Luxembourg’s P.M. Jean-Claude Juncker
Luxembourg’s embattled prime minister would likely not appreciate the comparison, but Jean-Claude Juncker shares something in common with Belarusian President Alexander Lukashenko, a man derided in the West as “Europe’s last dictator.”
It might be unfair to describe the enduring Luxembourger as authoritarian, but now he certainly vies with the Belarusian strongman for Europe’s longest-lasting leader in power today.
Though the party of Luxembourg’s prime minister emerged somewhat diminished from the country’s general election on Sunday, with three fewer seats in parliament, he could still cobble together a coalition and retain power for an unprecedented 18th year.
The spry 58-year-old first took office in January 1995.
Alexander Lukashenko, one year Juncker’s senior, is the only other European leader demonstrating such political durability. He has been the president of Belarus since July 1994.
The United States and Europe assailed Lukashenko’s resistance to Western-backed “shock therapy” during the post-Soviet transition in the 1990s.

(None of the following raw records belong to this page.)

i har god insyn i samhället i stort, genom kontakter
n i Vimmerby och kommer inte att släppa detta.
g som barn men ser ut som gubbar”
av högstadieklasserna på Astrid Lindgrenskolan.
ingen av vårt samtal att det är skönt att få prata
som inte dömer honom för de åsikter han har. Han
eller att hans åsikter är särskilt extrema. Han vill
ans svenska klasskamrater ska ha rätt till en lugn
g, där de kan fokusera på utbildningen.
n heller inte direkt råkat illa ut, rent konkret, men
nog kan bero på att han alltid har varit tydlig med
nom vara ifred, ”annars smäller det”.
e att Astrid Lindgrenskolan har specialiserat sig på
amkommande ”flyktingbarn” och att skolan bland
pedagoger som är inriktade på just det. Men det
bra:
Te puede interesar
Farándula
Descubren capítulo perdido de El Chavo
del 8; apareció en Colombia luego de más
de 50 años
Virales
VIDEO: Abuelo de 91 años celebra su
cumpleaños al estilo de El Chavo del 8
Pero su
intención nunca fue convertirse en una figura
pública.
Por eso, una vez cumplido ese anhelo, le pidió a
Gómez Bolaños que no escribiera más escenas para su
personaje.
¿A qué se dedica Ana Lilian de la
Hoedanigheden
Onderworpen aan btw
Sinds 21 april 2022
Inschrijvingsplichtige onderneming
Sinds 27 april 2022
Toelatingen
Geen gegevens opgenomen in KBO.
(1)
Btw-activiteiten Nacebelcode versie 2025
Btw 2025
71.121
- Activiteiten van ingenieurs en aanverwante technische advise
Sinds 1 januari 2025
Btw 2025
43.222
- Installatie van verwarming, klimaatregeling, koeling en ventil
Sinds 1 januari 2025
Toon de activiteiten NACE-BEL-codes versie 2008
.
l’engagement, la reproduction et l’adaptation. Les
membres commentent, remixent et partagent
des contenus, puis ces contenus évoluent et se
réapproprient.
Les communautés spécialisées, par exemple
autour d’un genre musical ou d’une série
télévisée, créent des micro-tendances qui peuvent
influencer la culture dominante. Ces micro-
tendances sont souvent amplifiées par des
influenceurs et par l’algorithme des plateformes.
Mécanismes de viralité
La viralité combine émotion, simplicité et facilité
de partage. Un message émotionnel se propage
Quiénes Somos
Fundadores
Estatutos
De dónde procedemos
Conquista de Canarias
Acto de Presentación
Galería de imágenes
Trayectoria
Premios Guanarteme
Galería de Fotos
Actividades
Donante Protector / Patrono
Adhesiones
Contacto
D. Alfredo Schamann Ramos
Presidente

The 59-year-old chief executive has been derided for what is claimed an authoritarian style of government. Even now, the Belarusian head of state cannot shake that label with which the West saddled him: “Europe’s last dictator.”
Lukashenko’s defenders say the moniker is unfair, that his policies are the only alternative to instability, that he has navigated the ship of state from the poverty seen elsewhere in the former Soviet Union, and from the powerful networks of the Russian mafia.
Juncker called Sunday‘s poll after his junior partner pulled its support for his center-right Christian Democratic Party in July, amid claims he failed to stop illegal security agency activities.
The CSV will have 23 seats in the 60-seat parliament, down three from the last elections in 2009. The Socialist Workers Party, Juncker’s coalition partner since 2004, ever so slightly edged out the Democratic Party for second place, with both winning 13 seats. The CSV appeared to lose the most ground to the third-placed DP opposition, which gained four seats.
Junker shares one other thing in common with his East European counterpart. Like the Belarusian president, Junker can be credited with navigating Luxembourg through rough political waters during the euro crisis of the 90s. Maybe he can withstand the current test to his reign as well.